Special relationship between the “leading car” and the “following car”

Vos v Hawkswell & Anor [2010] QCA 92


I refer to my earlier posting regarding the primary findings on fact and the rationale for it by his Honour Searles DCJ.

The appeal principally centred on accepting the factual and credit findings of his Honour Searles DCJ and then applying Rains v Frost Enterprises Pty Ltd [1975] Qd R 28:   

“…as to the special duty and relationship between the “leading car” and the “following car”, particularly in the circumstances of, and given the conduct and actions of the drivers prior to the collision”

His Honour Muir JA delivered the leading judgment with whom their Honours Holmes JA and Atkinson J concurred.

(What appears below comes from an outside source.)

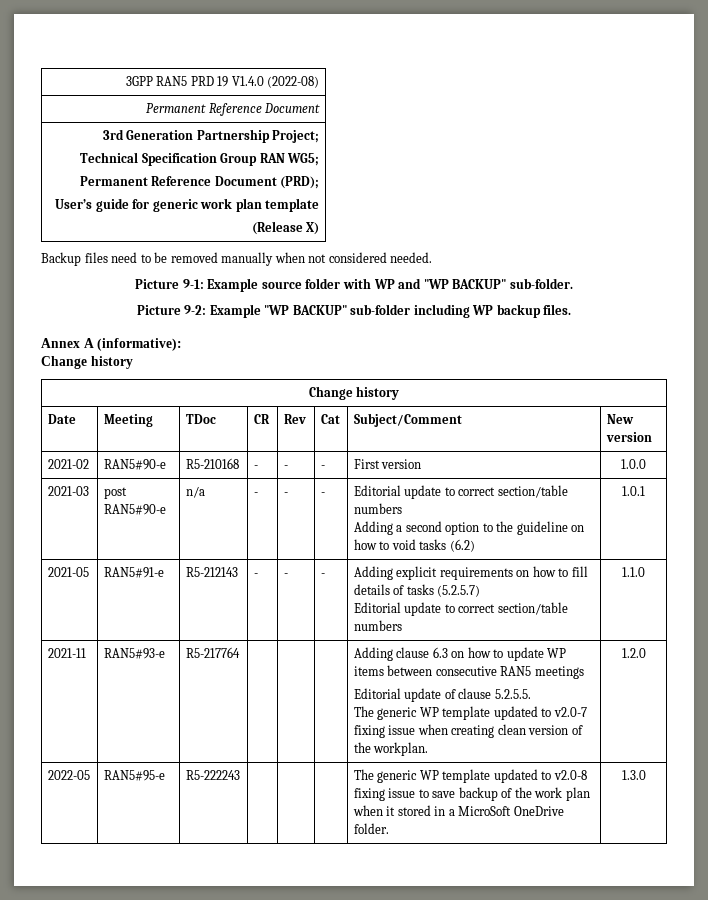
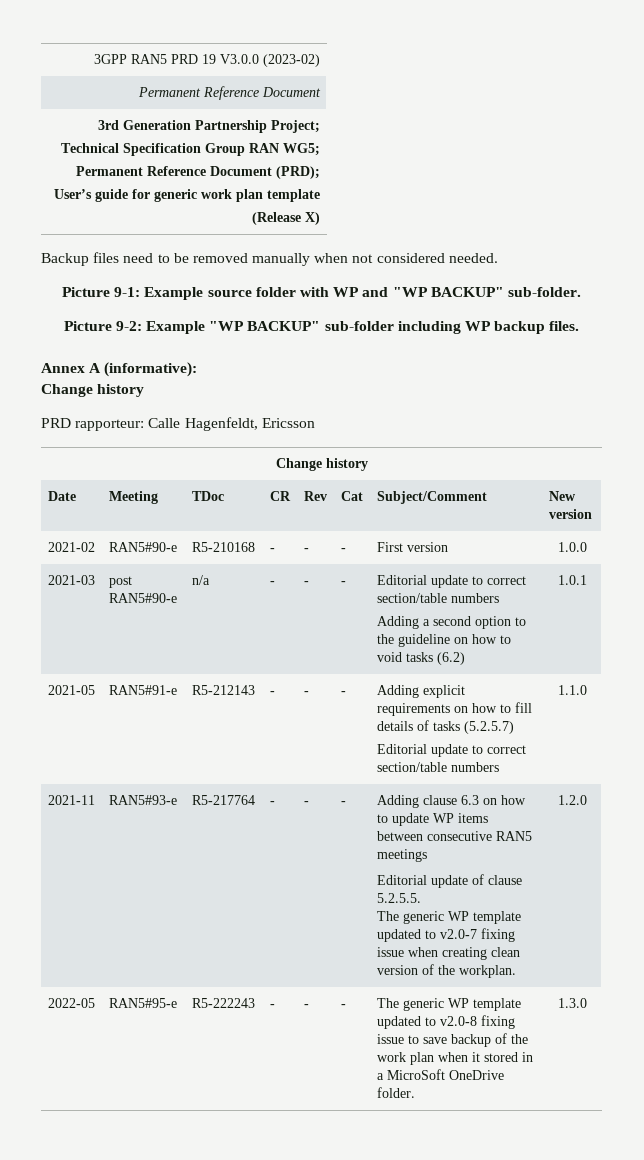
[231,76,320,88] V1.4.0 (2022-08) -> [220,54,321,67] V3.0.0 (2023-02)
(133, 362) none -> [41,417,315,431] // PRD rapporteur: Calle Hagenfeldt, Ericsson
(240, 652) | | -> [269,801,275,805] [303,801,309,805] [340,801,346,805] - | - | -
(240, 775) | | -> [269,1004,275,1008] [303,1004,309,1008] [340,1004,346,1008] - | - | -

His Honour Muir JA stated the role of an appellate court:


In considering the challenge to the primary judge’s findings of fact, this Court is obliged “to conduct a real review of the trial and … of [the] judge’s reasons”.4 The task of appellate courts is that of “weighing conflicting evidence and drawing [their] own inferences and conclusions, though [they] should always bear in mind that [they have] neither seen nor heard the witnesses, and should make due allowance in this respect”.5


In this process, the appellate court must have “respect for the advantages of trial judges, and especially where their decisions might be affected by their impression about the credibility of witnesses whom the trial judge sees but the appellate court does not”.6


This was very much a case in which the primary judge’s central conclusions were shaped by his impressions of the truthfulness and reliability of the witnesses. Counsel for the appellant failed to demonstrate that the findings of the primary judge under challenge were “glaringly improbable”, “contrary to compelling inferences” or that the primary judge otherwise failed to make use of his advantage of seeing the witnesses. In my respectful opinion, the contrary is the case. The evidence of Ms Pujolas, in particular, was unshaken by cross-examination and the substance of her account supported the substance of the respondent’s account of what happened. There was nothing inherently improbable about that account and it was an unlikely story to fabricate. The challenge to the primary judge’s acceptance of the evidence of the respondent and Ms Pujolas thus fails.

As to the special relationship between and leading car and following car, his Honour dismissed the formulation of the appellant’s counsel:


Counsel for the appellant made much of the discussion of authorities by Dunn J in Rains v Frost Enterprises Pty Ltd10 concerning the “special relationship” between the “leading car” and the “following car”: the latter normally being in a better position than the former to observe and avoid creating a hazardous situation. The “special relationship” referred to by Dunn J was that between two cars “on a quite long straight stretch of road, in conditions of good visibility”. His Honour’s discussion does not suggest that the driver of the following car is inevitably liable should his vehicle collide with the vehicle in front. There is no such principle. Liability must be determined by reference to the particular facts of each case.11

4 Fox v Percy (2003) 214 CLR 118 at 126.

5 Fox v Percy (supra) at 127, citing Dearman v Dearman (1908) 7 CLR 54 at 564.

6 Fox v Percy (supra) at 127.  

10 [1975] Qd R 287 at 294, 295.

11 Clark v Hall and Anor [2006] QSC 274 at [23].  

Accordingly, the appeal was dismissed.